El artículo 374 del Código Penal establece que, a no ser que pertenezcan a un tercero de buena fe no responsable del delito, serán objeto de decomiso las drogas tóxicas, estupefacientes o sustancias psicotrópicas, y cuantos bienes y efectos, de cualquier naturaleza que sean, hayan servido de instrumento para la comisión de cualquiera de los delitos previstos en los artículos anteriores, ó provengan de los mismos, así como las ganancias de ellos obtenidas, cualesquiera que sean las transformaciones que hayan podido experimentar. Se solicita por la acusación el comiso del vehículo Toyota matricula ....-XHT , debiendo accederse a tal pretensión habida cuenta de la conformidad mostrada por la defensa en este extremo.
Fallo
CONDENAMOS A Cristina , como autora responsable de un delito contra la salud pública del Art. 368 del Código Penal , sin la concurrencia de circunstancias modificativas de la responsabilidad, a la pena de prisión de CUATRO AÑOS Y SEIS MESES con la accesoria de inhabilitación especial durante el tiempo de la condena.

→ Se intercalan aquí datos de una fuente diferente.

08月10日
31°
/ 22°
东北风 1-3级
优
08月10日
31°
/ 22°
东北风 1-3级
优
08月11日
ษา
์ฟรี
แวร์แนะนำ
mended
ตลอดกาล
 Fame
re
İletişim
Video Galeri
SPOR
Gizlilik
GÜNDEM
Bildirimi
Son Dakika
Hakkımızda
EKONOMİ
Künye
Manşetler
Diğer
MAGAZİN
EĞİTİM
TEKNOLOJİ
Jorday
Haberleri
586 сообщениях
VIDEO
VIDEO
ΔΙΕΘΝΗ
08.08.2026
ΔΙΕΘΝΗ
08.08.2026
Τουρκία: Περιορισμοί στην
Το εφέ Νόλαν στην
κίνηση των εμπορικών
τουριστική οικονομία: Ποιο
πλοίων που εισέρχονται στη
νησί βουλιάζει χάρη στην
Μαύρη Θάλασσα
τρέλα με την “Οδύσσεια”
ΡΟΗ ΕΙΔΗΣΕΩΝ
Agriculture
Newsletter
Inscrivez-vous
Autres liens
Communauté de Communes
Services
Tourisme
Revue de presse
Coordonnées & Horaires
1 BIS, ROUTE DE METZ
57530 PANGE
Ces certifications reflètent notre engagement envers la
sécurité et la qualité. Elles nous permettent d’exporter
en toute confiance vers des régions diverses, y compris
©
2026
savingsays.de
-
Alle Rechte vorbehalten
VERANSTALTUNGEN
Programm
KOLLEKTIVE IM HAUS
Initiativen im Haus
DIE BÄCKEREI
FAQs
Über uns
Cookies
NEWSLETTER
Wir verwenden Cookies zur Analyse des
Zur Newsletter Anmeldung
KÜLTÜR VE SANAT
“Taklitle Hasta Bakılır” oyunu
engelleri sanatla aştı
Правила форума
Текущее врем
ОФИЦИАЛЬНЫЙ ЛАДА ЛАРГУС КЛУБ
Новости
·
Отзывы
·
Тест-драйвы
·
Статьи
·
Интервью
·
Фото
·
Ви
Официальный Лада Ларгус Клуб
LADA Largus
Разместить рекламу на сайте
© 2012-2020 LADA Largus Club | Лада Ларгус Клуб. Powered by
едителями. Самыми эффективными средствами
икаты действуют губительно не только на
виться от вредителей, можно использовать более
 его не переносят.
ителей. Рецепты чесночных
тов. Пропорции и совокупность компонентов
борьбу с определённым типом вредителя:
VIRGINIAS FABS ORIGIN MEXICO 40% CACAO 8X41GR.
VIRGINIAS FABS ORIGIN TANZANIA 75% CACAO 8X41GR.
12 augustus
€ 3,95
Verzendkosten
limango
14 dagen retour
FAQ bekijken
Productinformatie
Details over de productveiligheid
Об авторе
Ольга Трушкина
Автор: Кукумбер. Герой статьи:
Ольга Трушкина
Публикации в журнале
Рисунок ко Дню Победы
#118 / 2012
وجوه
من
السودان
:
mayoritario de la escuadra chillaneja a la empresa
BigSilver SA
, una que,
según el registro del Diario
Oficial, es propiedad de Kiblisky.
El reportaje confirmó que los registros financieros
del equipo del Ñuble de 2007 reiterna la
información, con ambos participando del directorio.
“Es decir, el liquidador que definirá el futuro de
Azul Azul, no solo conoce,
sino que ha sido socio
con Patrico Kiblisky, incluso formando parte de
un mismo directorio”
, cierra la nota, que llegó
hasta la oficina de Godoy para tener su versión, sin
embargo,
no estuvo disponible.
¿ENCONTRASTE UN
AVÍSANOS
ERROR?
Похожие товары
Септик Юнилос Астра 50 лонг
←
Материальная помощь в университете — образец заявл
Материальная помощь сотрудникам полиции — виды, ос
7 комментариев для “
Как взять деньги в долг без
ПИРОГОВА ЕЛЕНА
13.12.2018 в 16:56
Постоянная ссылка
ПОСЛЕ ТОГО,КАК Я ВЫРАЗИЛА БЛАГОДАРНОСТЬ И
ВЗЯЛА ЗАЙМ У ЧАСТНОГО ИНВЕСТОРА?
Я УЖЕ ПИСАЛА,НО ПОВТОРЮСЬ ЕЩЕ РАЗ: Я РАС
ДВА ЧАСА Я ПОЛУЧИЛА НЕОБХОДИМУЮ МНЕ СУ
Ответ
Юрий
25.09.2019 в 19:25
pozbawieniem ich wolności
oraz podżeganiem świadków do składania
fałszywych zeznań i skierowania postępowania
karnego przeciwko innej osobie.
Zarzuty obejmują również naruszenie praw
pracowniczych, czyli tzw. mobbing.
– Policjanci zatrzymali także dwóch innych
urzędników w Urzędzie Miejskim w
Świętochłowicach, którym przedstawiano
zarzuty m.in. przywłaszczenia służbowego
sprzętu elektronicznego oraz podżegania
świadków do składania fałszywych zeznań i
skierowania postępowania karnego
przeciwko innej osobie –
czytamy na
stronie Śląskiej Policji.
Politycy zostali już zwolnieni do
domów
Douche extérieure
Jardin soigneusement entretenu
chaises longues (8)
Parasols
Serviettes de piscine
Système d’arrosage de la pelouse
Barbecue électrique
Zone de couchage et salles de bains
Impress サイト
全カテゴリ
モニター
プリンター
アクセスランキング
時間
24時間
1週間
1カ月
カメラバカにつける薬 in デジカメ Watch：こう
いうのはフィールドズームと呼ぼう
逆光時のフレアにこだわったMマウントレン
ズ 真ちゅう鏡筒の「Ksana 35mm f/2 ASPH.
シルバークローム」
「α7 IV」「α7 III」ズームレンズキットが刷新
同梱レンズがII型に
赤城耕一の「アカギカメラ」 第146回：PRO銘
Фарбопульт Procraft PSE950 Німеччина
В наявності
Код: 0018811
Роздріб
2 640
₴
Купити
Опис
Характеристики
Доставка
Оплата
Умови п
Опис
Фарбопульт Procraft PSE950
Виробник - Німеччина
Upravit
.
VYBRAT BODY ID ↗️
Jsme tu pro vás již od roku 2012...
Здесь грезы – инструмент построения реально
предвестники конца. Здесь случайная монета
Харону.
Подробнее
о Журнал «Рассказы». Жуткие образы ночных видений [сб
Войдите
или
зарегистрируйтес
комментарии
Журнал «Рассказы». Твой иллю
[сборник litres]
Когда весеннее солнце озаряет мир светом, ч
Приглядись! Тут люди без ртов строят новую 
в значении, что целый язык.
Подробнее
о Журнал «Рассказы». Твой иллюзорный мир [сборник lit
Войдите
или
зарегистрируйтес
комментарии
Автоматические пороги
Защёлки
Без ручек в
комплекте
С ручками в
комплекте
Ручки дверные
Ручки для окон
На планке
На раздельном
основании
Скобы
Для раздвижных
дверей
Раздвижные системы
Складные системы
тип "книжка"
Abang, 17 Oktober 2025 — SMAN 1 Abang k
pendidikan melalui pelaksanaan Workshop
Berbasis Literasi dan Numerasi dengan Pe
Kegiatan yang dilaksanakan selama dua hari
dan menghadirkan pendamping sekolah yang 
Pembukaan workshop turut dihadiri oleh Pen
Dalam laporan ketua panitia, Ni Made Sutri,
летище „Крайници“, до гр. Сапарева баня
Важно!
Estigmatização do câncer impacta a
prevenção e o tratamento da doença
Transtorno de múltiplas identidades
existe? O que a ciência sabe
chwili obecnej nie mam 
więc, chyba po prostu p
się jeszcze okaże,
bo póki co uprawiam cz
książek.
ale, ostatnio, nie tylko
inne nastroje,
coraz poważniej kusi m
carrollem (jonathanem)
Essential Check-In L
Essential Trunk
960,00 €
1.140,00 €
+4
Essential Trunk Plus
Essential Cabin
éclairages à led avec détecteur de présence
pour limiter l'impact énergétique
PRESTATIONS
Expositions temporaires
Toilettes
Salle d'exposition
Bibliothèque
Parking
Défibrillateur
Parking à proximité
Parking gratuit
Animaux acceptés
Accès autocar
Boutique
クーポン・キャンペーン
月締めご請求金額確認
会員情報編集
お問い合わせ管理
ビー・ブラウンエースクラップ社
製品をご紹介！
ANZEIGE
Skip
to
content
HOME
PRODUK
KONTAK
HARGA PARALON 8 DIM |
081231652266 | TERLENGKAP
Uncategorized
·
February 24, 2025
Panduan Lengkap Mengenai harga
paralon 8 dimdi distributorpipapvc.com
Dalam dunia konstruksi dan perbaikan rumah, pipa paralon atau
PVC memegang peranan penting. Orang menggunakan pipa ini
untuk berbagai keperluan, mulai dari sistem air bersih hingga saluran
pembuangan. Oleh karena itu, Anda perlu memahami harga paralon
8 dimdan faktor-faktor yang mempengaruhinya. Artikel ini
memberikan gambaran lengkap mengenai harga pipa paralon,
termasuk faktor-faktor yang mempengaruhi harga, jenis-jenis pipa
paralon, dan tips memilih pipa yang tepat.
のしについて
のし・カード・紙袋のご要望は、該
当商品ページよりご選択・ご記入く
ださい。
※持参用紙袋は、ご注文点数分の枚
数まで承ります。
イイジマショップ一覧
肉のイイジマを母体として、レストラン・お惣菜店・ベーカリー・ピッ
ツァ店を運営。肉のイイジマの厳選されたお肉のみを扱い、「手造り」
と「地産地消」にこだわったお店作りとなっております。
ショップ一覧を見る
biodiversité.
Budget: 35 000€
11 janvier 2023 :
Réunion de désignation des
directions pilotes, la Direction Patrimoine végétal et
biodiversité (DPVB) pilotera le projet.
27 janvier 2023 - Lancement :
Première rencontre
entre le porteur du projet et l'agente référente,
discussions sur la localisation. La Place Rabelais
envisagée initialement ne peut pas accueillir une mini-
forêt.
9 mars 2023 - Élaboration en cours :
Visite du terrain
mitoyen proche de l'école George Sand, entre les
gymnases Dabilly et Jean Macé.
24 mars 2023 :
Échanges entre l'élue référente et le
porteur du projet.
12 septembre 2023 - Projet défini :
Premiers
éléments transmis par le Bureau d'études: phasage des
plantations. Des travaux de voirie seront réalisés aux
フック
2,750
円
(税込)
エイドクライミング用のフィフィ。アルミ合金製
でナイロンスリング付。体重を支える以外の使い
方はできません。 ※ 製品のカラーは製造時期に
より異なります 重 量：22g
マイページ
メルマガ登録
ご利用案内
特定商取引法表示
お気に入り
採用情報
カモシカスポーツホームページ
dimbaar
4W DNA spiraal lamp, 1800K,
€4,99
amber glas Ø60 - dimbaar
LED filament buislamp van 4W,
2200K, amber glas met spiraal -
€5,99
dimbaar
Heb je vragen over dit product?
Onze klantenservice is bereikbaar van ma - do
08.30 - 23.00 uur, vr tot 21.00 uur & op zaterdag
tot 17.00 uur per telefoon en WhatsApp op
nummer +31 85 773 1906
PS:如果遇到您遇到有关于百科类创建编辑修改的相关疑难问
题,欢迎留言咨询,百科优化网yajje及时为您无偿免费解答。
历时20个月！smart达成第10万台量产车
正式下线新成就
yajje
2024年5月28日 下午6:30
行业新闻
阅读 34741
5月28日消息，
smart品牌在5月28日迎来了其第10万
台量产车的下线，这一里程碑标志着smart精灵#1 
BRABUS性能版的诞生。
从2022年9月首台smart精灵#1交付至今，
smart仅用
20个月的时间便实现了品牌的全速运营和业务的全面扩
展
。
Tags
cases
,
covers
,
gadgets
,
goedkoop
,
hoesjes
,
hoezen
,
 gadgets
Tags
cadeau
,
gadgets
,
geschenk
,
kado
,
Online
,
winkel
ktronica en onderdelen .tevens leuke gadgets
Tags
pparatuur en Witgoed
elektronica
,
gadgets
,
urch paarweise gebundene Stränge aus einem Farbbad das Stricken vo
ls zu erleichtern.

CONDENAMOS A Ceferino como autor responsable de un delito contra la salud pública de tenencia de cocaína en cantidad de notoria importancia de los Art. 368 y 369.1.5ª del Código Penal , sin la concurrencia de circunstancias modificativas de la responsabilidad, la pena de prisión de SEIS AÑOS Y TRES MESES con la accesoria de inhabilitación especial durante el tiempo de la condena.
Las costas de este juicio serán satisfechas por los condenados por mitad e iguales partes.
Se acuerda el comiso de la sustancia estupefaciente y del vehículo matricula ....-XHT , a los que se dará el destino legal.
Para el cumplimiento de las penas impuestas se le abonara a los acusados el tiempo que han estado privado de libertad por esta causa.
Esta sentencia es recurrible en casación ante el Tribunal Supremo, recurso que habría de prepararse mediante escrito a presentar en la Secretaría de esta Sala en el término de cinco días.
PUBLICACIÓN.-Leída y publicada fue la anterior Sentencia por la Magistrada Ilma. Sra. Doña ANA MERCEDES DEL MOLINO ROMERA, estando celebrando audiencia pública. Doy fe.